Who This Approach Is Right For, and Who Needs a Different Path

Reproductive Years (Postpartum, First Episode)

The algorithm described here is built for this group. Start with EPDS, complete the clinical interview, rule out thyroid disease and bipolar disorder, and choose therapy, pharmacotherapy, or both based on severity. If this is a first depressive episode and the postpartum trigger is clear, many women can taper off antidepressants at 6-12 months with close monitoring.

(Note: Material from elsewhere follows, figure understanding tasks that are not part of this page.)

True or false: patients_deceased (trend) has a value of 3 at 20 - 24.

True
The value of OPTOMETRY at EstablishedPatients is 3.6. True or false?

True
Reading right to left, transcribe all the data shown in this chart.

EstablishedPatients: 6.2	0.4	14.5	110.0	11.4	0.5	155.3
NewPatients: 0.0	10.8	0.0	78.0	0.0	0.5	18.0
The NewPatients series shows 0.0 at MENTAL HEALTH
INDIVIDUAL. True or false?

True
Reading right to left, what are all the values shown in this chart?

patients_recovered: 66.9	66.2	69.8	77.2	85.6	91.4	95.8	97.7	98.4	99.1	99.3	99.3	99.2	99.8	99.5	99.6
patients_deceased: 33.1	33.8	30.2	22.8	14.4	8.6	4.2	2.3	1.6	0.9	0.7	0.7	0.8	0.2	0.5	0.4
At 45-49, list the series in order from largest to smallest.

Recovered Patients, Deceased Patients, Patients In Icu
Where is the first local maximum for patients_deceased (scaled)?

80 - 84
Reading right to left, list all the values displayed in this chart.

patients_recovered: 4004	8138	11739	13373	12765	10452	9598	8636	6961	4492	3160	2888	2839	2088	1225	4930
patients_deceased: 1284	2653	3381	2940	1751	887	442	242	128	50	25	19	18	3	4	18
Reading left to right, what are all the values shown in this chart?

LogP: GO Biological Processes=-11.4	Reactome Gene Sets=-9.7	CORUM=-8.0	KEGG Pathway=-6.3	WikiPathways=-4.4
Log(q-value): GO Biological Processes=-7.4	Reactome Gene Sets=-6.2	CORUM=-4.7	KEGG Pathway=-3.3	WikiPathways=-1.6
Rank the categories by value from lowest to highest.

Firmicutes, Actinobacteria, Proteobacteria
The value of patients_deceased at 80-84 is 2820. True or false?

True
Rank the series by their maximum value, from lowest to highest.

Women with Prior PPD or Recurrent Depression

Recurrence risk after one episode of PPD is 40-50% with subsequent deliveries. Prophylactic sertraline started immediately postpartum (day 1) has evidence supporting its use in women with a prior PPD history. Discuss this plan explicitly during the third trimester.

Trying to Conceive

If you are planning a pregnancy and currently on an antidepressant for PPD or recurrent depression, do not stop abruptly. Sertraline is the preferred SSRI to continue through conception and pregnancy planning given its safety profile. Discuss a tapering plan with your provider only if your mood has been stable for 6-12 months.

Perimenopause and Beyond

A history of PPD is a significant risk factor for perimenopausal depression. Research published in JAMA Psychiatry found that women with a past perinatal depressive episode were more than twice as likely to develop depression during perimenopause, likely reflecting an underlying sensitivity to hormone flux. If you experienced PPD and are now approaching perimenopause with mood changes, tell your provider about your PPD history explicitly because it changes the differential and the approach.

When to Seek Help Today

The single most common reason PPD goes untreated is that women delay, either waiting to see if things improve or feeling ashamed to report symptoms. Seek evaluation same-day or go to an emergency department if any of the following are present:

• Thoughts of harming yourself or your baby (even thoughts you know you would never act on)
• Inability to sleep even when the baby sleeps for two or more consecutive nights
• Auditory or visual hallucinations
• Feeling like your baby would be better off without you
• Rapid mood swings or feeling like you are losing your mind

If your EPDS score is ≥13 or your PHQ-9 is ≥10 at a routine visit, ask your provider for an immediate clinical interview, not a referral with a 6-week wait.